The House and Senate are currently attempting to reconcile their differences over a multibillion-dollar tax cut bill whose main objective is to cut dividend tax and create jobs.
According to an Associated Press report yesterday, the Senate proposal to repeal Section 911 has now been dropped under terms of a preliminary compromise between the US House and Senate negotiators.
President Bush is understood to have given a deadline for Congress to pass a tax cut package by the end of this week when lawmakers plan to break for the Memorial Day holiday.
House Ways and Means Committee chairman Bill Thomas was reported as saying that the revenue-raising measures which the Senate had suggested would have to be dropped for any final package to pass the Republican-led House.
News that the proposal had been dropped came as a great relief to many US citizens based in Bermuda, some of whom said they would have considered renouncing their citizenship if the proposal went through.
The controversy arose as the Republican Party was trying to round up support for the tax cut legislation Bush wants. He initially proposed a ten-year, $726 billion tax cut.
But that now is being narrowed by a House-Senate conference committee to something in the range of $350 billion to $550 billion.
Lawmakers favouring substantial tax relief of the sort Bush advocates decided to raise selected taxes over the next decade, and that was when the provision affecting people working abroad then came into play.

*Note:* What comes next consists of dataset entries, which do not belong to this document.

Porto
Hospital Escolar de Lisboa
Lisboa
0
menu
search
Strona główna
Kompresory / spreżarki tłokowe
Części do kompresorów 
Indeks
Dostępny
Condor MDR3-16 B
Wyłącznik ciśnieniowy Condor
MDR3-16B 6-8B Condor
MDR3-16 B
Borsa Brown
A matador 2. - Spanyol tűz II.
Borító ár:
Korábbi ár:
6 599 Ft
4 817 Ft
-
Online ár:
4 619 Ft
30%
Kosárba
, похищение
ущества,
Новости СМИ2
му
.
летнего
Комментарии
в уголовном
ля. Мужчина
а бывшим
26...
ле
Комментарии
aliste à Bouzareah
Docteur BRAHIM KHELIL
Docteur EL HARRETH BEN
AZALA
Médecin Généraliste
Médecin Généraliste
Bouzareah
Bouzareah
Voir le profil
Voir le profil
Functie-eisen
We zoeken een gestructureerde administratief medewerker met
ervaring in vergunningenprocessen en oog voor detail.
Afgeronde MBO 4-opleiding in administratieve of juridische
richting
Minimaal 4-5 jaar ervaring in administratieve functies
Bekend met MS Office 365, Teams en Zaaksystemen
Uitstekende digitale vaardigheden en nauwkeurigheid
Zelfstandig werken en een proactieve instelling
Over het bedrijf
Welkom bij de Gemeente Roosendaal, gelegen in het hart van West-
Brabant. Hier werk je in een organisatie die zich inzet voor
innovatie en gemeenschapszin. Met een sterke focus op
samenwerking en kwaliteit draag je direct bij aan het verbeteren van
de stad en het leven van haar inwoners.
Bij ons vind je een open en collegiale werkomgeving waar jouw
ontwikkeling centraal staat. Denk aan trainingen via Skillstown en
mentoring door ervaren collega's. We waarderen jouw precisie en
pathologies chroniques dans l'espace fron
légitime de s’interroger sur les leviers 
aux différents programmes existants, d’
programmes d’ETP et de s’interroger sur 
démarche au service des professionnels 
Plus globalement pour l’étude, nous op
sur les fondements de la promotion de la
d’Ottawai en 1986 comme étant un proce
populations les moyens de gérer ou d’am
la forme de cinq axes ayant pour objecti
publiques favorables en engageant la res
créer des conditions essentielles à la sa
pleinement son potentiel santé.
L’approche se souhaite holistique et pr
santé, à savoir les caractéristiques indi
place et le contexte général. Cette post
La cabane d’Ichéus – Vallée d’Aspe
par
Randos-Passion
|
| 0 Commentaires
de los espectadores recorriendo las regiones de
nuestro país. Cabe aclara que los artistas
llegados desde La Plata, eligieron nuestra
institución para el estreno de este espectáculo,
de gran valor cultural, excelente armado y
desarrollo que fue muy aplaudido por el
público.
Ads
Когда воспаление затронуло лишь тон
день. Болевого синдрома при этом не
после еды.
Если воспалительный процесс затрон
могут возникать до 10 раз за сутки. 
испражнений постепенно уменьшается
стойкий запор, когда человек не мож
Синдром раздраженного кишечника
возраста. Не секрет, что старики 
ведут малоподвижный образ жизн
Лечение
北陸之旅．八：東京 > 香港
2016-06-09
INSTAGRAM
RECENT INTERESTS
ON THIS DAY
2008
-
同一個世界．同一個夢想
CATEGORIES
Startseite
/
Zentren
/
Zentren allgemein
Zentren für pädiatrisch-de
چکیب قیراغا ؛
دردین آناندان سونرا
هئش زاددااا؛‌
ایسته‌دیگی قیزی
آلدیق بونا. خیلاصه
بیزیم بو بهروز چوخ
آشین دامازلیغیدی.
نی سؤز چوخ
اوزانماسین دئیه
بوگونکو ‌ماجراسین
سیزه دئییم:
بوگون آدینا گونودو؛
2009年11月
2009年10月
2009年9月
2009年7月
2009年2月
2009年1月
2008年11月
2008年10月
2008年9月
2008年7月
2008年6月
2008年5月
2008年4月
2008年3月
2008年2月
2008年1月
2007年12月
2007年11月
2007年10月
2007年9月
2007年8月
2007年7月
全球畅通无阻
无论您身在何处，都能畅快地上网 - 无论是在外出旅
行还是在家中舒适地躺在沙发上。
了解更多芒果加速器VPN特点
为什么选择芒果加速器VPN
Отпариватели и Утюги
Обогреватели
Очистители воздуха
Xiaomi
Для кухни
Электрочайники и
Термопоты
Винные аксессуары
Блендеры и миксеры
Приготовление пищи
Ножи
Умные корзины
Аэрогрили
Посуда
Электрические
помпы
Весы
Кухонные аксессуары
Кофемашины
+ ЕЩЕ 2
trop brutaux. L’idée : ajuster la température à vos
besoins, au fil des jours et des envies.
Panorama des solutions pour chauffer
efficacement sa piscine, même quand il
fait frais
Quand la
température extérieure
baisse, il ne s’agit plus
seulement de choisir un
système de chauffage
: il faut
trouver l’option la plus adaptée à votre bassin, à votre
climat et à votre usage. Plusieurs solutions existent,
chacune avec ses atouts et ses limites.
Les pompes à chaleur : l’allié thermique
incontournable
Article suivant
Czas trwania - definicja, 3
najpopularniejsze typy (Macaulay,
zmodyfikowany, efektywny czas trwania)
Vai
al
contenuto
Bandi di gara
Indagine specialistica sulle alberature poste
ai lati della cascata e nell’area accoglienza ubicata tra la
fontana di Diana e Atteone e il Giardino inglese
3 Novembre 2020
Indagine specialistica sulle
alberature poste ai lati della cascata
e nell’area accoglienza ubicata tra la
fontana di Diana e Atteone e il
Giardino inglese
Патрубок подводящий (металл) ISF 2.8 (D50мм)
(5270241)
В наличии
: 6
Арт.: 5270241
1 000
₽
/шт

In fact, it was the largest single item on the list. In addition to repealing existing law which has allowed Americans working and living abroad to avoid paying federal income taxes on up to $80,000 in wages, there also was talk of getting rid of foreign housing allowances, up to a limit.
According to IRS figures from 2000 provided by Senate officials, roughly 358,000 individuals benefited from the provision excluding taxes on income up to $80,000.
At a cost to the Treasury of $35 billion over the past decade, the average ten-year tax savings would have been more than $97,000.